The disaster agency cautioned residents to stay clear of the coast, as fresh activity at the Anak Krakatoa volcano, which sits in the middle of the Sunda Strait between Java and Sumatra islands, threatened to spark another tsunami.
The agency also said that wind was blowing "ash and sand" from Anak Krakatoa to the nearby towns of Cilegon and Serang on Java, and advised residents to wear masks and glasses if they had to venture outdoors.
A section of the crater -- which emerged at the site of the legendary Krakatoa volcano, whose massive 1883 eruption killed at least 36,000 people -- collapsed after an eruption and slid into the ocean, triggering Saturday night's killer wave.
It struck without warning, washing over popular beaches and inundating tourist hotels and coastal communities, leaving a trail of death and destruction in its wake.
The disaster agency slightly raised the death toll Wednesday to 430, with 1,495 people injured and another 159 missing.
Nearly 22,000 people have been evacuated and are living in shelters.
"There's a chance the number of fatalities will rise," agency spokesman Sutopo Purwo Nugroho told a press briefing.
Medical workers have warned that clean water and medicine supplies were running low -- stoking fears of a public health crisis -- as thousands of displaced survivors cram shelters and hospitals.
Many have been left homeless by the killer wave, and fear going back to their communities.
"I'm here because people said there could another tsunami," Etin Supriatin said from an evacuation center in shattered Labuan.
- 'No reason to stay' -
The disaster agency dispatched helicopters to drop supplies into hard-to-reach communities, while hundreds of residents on tiny islands in the Sunda Strait were airlifted or taken by boat to shelters.
"We tried to stay because it's our island, but after a while we got scared," said Sariyah, a 45-year-old resident of tiny Sebesi island, who evacuated to the mainland on a boat.
"My house has been destroyed so there's no more reason to stay."
Sniffer dogs are being used to find those still missing as grief-stricken relatives line up at identification centers.
But hopes of finding any survivors beneath the rubble have dwindled.
Tubagus Cecep, 63, waited nervously at the area's main identification center to see if a body was that of his missing son.
"I'm scared my son is dead, but if I keep my faith in God maybe he could have been swept away somewhere and is still alive," he said.
At the Tanjung Lesung resort, cars and minibuses had been thrown against buildings, concrete walls cracked into small pieces and trees uprooted. A wooden sign that read "Good Times" lay on the ground.
The tsunami struck the resort as more than 200 workers from the state electricity company were watching pop band "Seventeen" perform.
The four-member group was hurled from the stage as the water slammed into the audience -- only the band's lead vocalist survived.
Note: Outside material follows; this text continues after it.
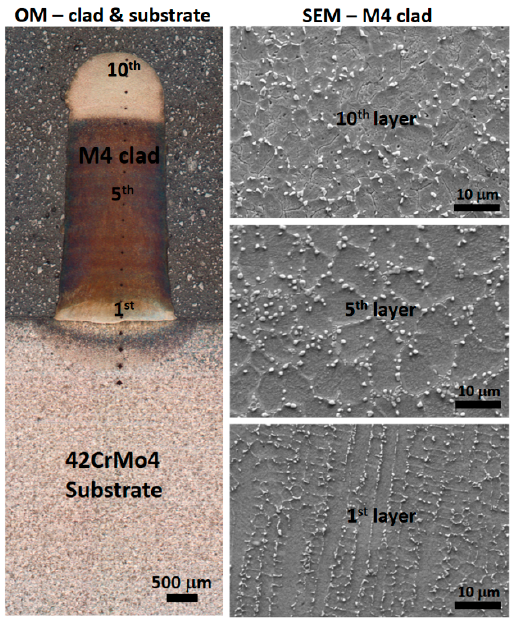
Figure 3. Vertical cross-section observations of the thin-wall sample obtained by optical microscopy (OM) and scanning electron microscopy (SEM).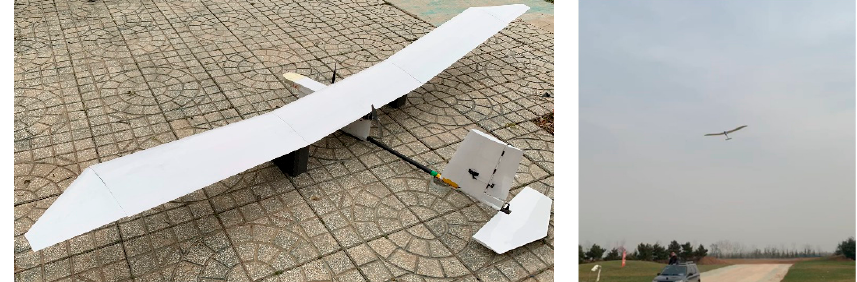
Figure 14. Field flight test of a small hand-launched UAV.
The tsunami was Indonesia's third major natural disaster in six months, following a series of powerful earthquakes on the island of Lombok in July and August and a quake-tsunami in September that killed around 2,200 people in Palu on Sulawesi island, with thousands more missing and presumed dead.
On Wednesday, thousands prayed for loved ones at mass graves and mosques to mark the 14th anniversary of the 2004 Boxing Day tsunami, which killed some 220,000 people in countries around the Indian Ocean.
Indonesia, a vast Southeast Asian archipelago, is one of the most disaster-hit nations on Earth due to its position straddling the so-called Pacific Ring of Fire, where tectonic plates collide.